Musical y severo, arbitrario y fastuoso, brillantemente personal, John Milton fue el primero de los grandes poetas ingleses que no se dedicó exclusivamente al drama. Como después lo hicieron Wordsworth, Shelley, Tennyson y Browning. Milton cultivó libremente las inclinaciones de su genio. En la infancia, su belleza física, casi afeminada, y su carácter insubordinado llamaron la atención en el colegio. Después de cursar sus estudios se consagró con entusiasmo a la enseñanza. Sus primeras obras fueron escritas en italiano y en latín. Entre los primeros poemas escritos en inglés figuran L’Allegro e Il Penseroso. Desde el comienzo se nota en su modo de versificar una nueva combinación de palabras, una elección laboriosa de epítetos. Hasta entonces no se habían escrito tantas variedades de versos octosilábicos, alegres y graves.
En 1634 Milton escribió Comus (una mascarada). Durante un viaje a Italia, en memoria de la muerte de su amigo Edward King compuso Lycidas. Este poema, severamente censurado por los críticos, no adolece, a mi juicio, de los defectos que señala Johnson, sino de otros más complejos. Johnson reprocha a Milton el haber compuesto un poema en el cual, sin bastante seriedad, llora a un amigo, añorando recuerdos pastoriles inventados y nombrando en vano personajes mitológicos. Los argumentos que esgrime para atacarlo son de orden moral y no literario. «Cuando sobra el tiempo para la ficción» dice Johnson, «es porque hay poco pesar». Pero ¿acaso escribir un poema no es ya una ficción? ¿Sería posible versificar nuestro dolor sin inventarlo, sin recrearlo, sin verlo desde afuera, sin que sus personajes se transformen en otros personajes?

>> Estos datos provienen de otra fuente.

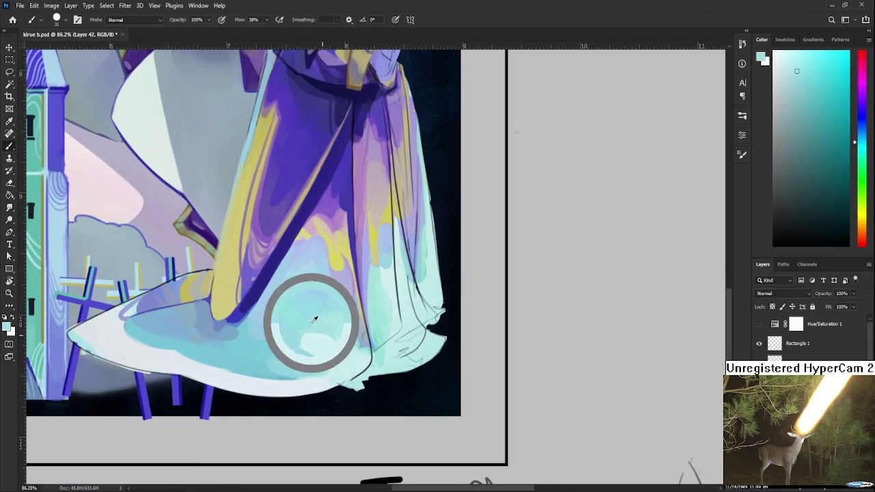
alt+click(309, 344)
alt+click(302, 331)
alt+click(306, 350)
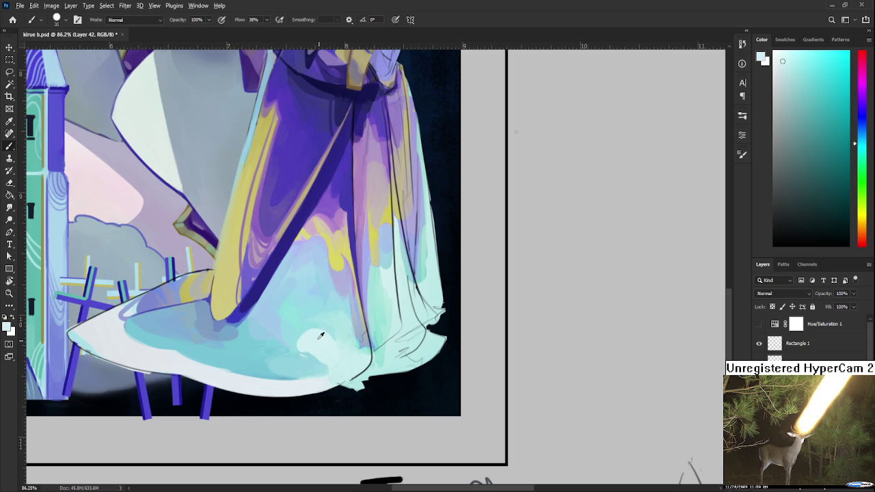
alt+click(308, 344)
Keep sampling hem cyans for pale highlights, then shift the view and pick a lavender.
alt+click(308, 343)
alt+click(307, 340)
alt+click(309, 344)
alt+click(307, 327)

En 1650 Milton, con resolución inflexible, penetró en el Paradise Lost; este poema (escrito en blank verse**) se desarrolla en escenarios grandiosos: el universo, el caos, el cielo y el infierno.
El tema es el destino humano: lo que el hombre podría ser y lo que es. Dos años después, Milton, ya ciego, prosigue su trabajo, lo termina en 1663, y comienza Paradise Regained y Samson Agonistes. Este último poema fue escrito de acuerdo con los cánones de las antiguas tragedias griegas.
Deploraremos siempre que Andrew Marvell, el amigo de Milton a quien debemos los poemas más exquisitos de esa época, no haya dejado una obra más extensa. Sus poemas son como flores de cuyo perfume nunca podremos saciarnos. Siempre sentiremos que los poemas que Andrew Marevell no escribió están en alguna parte. Esos manuscritos invisibles, no del todo perdidos, vuelan por los jardines de la primavera, buscan los labios que podrían pronunciarlos o el oído que podría escucharlos. Son como pequeños fantasmas nacidos de la insatisfacción.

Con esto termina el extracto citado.